* _TRECHO FORNECIDO_:
De passagem por Manaus, Klester Cavalcanti causou rebuliço com o lançamento do seu O nome da morte (Editora Planeta), na quinta-feira (3/5). No livro, a morte chama-se Júlio Santana, nome mais pronunciado da noite. Pudera: antes de se aposentar da pistolagem, esse homem riscou 492 vidas do mapa – uma ficha extensa, de causar inveja a muito bandido pós-graduado. No currículo de Júlio, consta um tiro dado no guerrilheiro José Genoíno, quando serviu às forças armadas na repressão ao movimento do Araguaia.
Coisas tão fundamentais e tão esquecidas no jornalismo – como ‘lugar de repórter é na rua’, ‘de uma pauta ruim podem sair grandes matérias’ e ‘uma boa notícia pode estar logo ao lado’ – foram lembradas por Klester. Mas não teve jeito: a maioria das pessoas queria mesmo era saber as histórias do matador e se o repórter tinha problemas de consciência com seu trabalho. Aí a principal polêmica do evento, a cooperação entre Klester e Júlio – ‘imoral’ para alguns, ‘profissional’ para outros, incluindo o jornalista-autor –, relação esta que permitiu o levantamento de informações, das mais reveladoras às mais pitorescas.
Ficou-se sabendo, entre outras coisas, que uma das formas de punir trabalhadores escravos fujões era encomendar (para o céu) a vida de parentes destes e também que o matador era pessoa religiosa – odiava ver os outros sofrendo (tiro certeiro, na cabeça) e rezava sempre 10 ave-marias e 20 pai-nossos (Deus perdoa tudo).
Em determinado momento do debate, o mediador criticou o moralismo de muitas intervenções da platéia e salientou um aspecto da obra que estaria sendo esquecido: seu caráter literário, sua narrativa, sua boa história, já que é um livro de leitura instigante, para ser lido de uma tacada só.
O caminho do meio
Foi então que se sentiu a forte impressão de que estávamos todos, ali, diante de algo que ia muito além de juízos estéticos, éticos e morais. E, com licença para discordar de Klester – que está de parabéns pelo trabalho, com sete anos entrevistando alguém que poderia a qualquer instante alcançar a marca dos 500 –, falar em profissionalismo é argumento que serve de desculpa para as maiores atrocidades. Até o traficante de órgãos e o agenciador de prostituição infantil podem agir profissionalmente – ou não podem?
Estávamos diante de uma questão muito mais complicada. Temos, sim, grandes limitações em lidar abertamente com a maldade, o negativo, o indigesto – ao mesmo tempo em que tiramos de letra demagogia, cinismo, eufemismo e hipocrisia. Não só toleramos como muitas vezes preferimos. Se, por um lado, certa curiosidade mórbida nos faz público cativo de histórias e cenas trágicas – afinal a morte é a grande certeza que nos ronda –, por outro, nossa moral monoteísta nos impede bastante de absorver e compreender tudo aquilo que não faz Um, que não é Bem, que não está Certo. Assim, acabamos restringindo nosso juízo às razões mais simples e simplistas, mais primárias e primeiras. No dia-a-dia, adoramos o dual, o dicotômico, onde o Outro só está ali para servir ao Mesmo, enquanto mera sustentação. ‘Deus, permita que o mal seja sempre visto e sentido para que Tua casa esteja sempre cheia.’ Não é assim com os palanques eletrônicos (assistencialistas ou policialescos) das emissoras de rádio e televisão?

* _INSTRUÇÕES DA TAREFA_: Pode reescrever a parte do texto sobre o livro de Klester Cavalcanti que vai de "Ficou-se sabendo, entre" até "(Deus perdoa tudo).", inclusive, trocando "matador" por "pistoleiro"?

* _LINHAS SELECIONADAS_:
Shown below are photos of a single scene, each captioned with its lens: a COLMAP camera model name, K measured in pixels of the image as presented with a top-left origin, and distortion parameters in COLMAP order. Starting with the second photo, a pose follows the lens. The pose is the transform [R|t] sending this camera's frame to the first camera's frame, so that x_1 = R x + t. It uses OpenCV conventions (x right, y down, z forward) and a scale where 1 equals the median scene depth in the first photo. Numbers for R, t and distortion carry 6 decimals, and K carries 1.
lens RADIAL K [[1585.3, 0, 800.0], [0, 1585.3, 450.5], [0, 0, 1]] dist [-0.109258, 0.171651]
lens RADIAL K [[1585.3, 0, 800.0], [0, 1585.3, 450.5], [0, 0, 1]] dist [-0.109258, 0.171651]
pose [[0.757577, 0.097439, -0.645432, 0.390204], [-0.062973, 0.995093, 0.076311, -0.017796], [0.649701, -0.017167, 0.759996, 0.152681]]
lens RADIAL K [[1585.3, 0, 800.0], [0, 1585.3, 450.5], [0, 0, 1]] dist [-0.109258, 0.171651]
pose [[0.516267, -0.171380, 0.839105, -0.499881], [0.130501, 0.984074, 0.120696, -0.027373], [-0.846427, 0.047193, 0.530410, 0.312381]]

* _RESOLUÇÃO COMENTADA_:
Ficou-se sabendo, entre outras coisas, que uma das formas de punir trabalhadores escravos fujões era encomendar (para o céu) a vida de parentes destes e também que o pistoleiro era pessoa religiosa – odiava ver os outros sofrendo (tiro certeiro, na cabeça) e rezava sempre 10 ave-marias e 20 pai-nossos (Deus perdoa tudo).